Detect(values_returned, api_key=None, config=None, async_mode=False, publish=False, application_name=None, model_name=None)

Parameters:

  • values_returned (list): A list of values in the order returned by the decorated function. Acceptable values are 'generated_text', 'context', 'user_query', 'instructions'.
  • api_key (str, optional): The API key to use for the AIMon client. If not provided, it will be read from the 'AIMON_API_KEY' environment variable.
  • config (dict, optional): A dictionary of configuration options for the detector. Default is {'hallucination': {'detector_name': 'default'}}.
  • async_mode (bool, optional): If True, the detect() function will return immediately with a DetectResult object. Default is False.
  • publish (bool, optional): If True, the payload will be published to AIMon and can be viewed on the AIMon UI. Default is False.
  • application_name (str, optional): Required if publish is True. The name of the application in AIMon.
  • model_name (str, optional): Required if publish is True. The name of the model in AIMon.

Raises:

  • ValueError: If API key is None, values_returned is empty or doesn't contain 'context', or if publish is True and either application_name or model_name is not provided.

Methods

__call__(func)

This method is called when the Detect instance is used as a decorator. It wraps the decorated function and handles the detection process.

Parameters:
  • func (callable): The function to be decorated.
Returns:
  • A wrapped version of the input function that includes AIMon detection.

Usage Example

from aimon import Detect
import os

detect = Detect(
values_returned=['context', 'generated_text', 'user_query'],
api_key=os.getenv('AIMON_API_KEY'),
config={
'hallucination': {'detector_name': 'default'},
'toxicity': {'detector_name': 'default'}
},
publish=True,
application_name='my_summarization_app',
model_name='gpt-3.5-turbo'
)

def your_llm_function(context, query):
# your LLM function implementation here
return f"Summary of '{context}' based on query: {query}"

@detect
def generate_summary(context, query):
summary = your_llm_function(context, query)
return context, summary, query

context = "The quick brown fox jumps over the lazy dog."
query = "Summarize the given text."
context, summary, query, aimon_result = generate_summary(context, query)

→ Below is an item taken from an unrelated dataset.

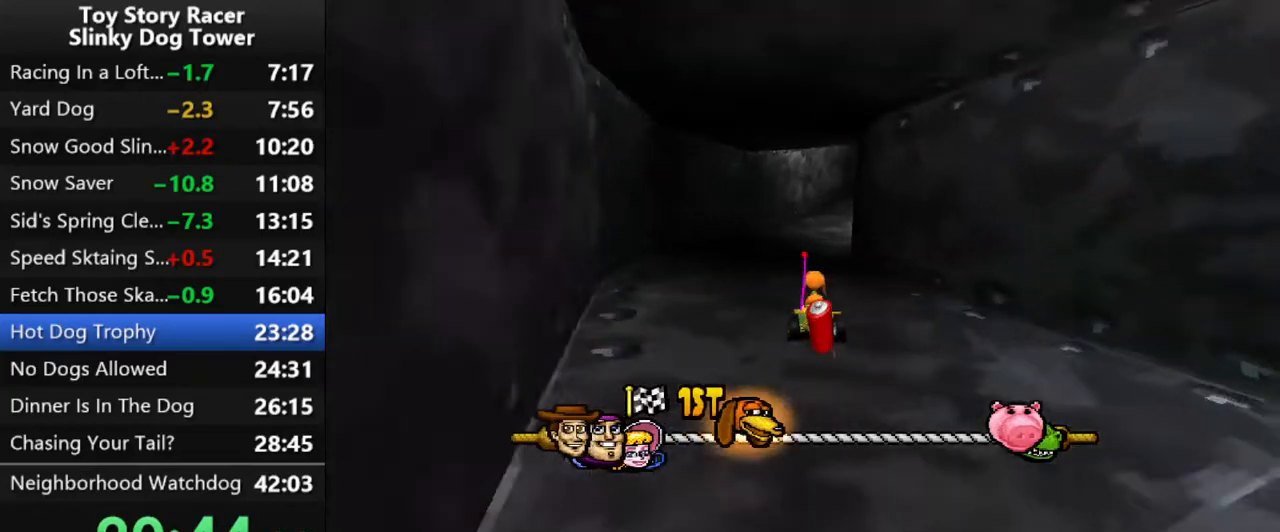
{"dt_ms": 500, "buttons": ["CROSS"], "left_stick": "center", "right_stick": "up", "events": [[150, "DPAD_RIGHT", "down"], [283, "DPAD_RIGHT", "up"]]}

print(f"Hallucination score: {aimon_result.detect_response.hallucination['score']}")
print(f"Toxicity score: {aimon_result.detect_response.toxicity['score']}")

Notes

  • The values_returned list must contain 'context' and should include 'generated_text'.
  • If async_mode is True, publish is automatically set to True.
  • When publish is True, both application_name and model_name must be provided.